Daily healthy eating plans on the run tip # 3: Add traffic stops
Add small 10 minute breaks. Trust us you can do it – the World is not going to end during your ultra small 10 minute break. A break in your activity does not mean sitting down at a meeting. A break is doing absolutely nothing. Doing absolutely nothing for 10 minutes will not only help you overcome fatigue, it actually gets more done in the course the day. Think of yourself as the woodcutter who stops to sharpen his (or her) axe.
Healthy eating worksheets on the run # 4: Add a mini jog
Sounds strange, but this works very well. If your big day involves mostly sitting at marathon meetings or has little physical activity, take a 2 minute jog down the corridor. When you jog adrenaline and energy is released.

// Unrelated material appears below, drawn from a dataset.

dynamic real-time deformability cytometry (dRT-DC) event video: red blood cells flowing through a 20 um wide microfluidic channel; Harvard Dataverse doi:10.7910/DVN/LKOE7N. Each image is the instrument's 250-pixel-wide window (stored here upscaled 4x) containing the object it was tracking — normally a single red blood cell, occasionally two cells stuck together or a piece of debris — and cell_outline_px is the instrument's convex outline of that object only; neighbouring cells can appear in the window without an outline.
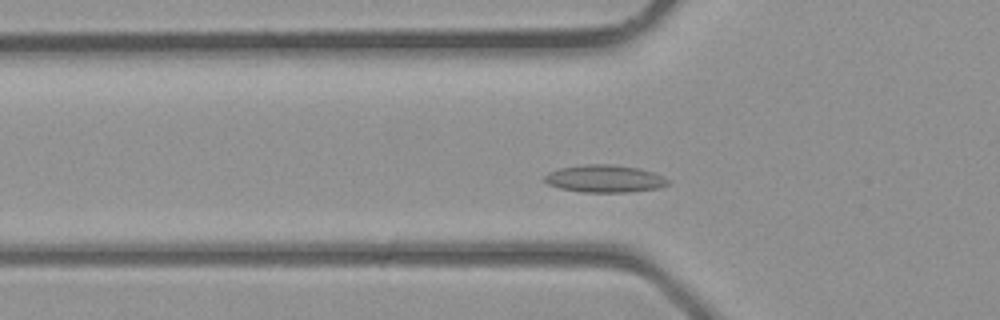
{"species": "common noctule bat (a hibernating species)", "species_latin": "Nyctalus noctula", "temperature_condition": "room temperature", "stored_images_in_passage": 33, "camera_frame_rate_fps": 3000, "um_per_image_px": 0.085, "animal": {"sex": "male", "body_mass_g": 23.1, "forearm_length_mm": 52.7}, "frame": {"image": 1, "passage_image": 6, "time_ms": 1.667, "image_size_px": [1000, 320], "cell_outline_px": [[672, 184], [660, 188], [628, 192], [580, 192], [560, 188], [548, 184], [544, 180], [544, 176], [548, 172], [560, 168], [588, 164], [612, 164], [640, 168], [664, 176], [672, 180]], "centroid_in_image_um": [51.46, 15.19], "position_along_channel_um": 74.3, "area_um2": 20.0}}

And this serves as an instant ‘perk up’.
Healthy eating guide on the run tip # 5: Add a 3-minute Meditation
The fatigue-fighting effects of meditation are too well documented to be ignored. There’s no need to be dramatic and add candles or incense. Just sit quietly on your chair and meditate on the activities up to that moment. You will not only feel refreshed but might also have a few brainwaves.
Healthy eating menu on the run tip # 6: Power lunch
Don’t skip it. It will hardly take 10 minutes. Give yourself either a whole wheat bread Tuna sandwich with salad or whole wheat bread Turkey sandwich with salad. Top up with fruit juice.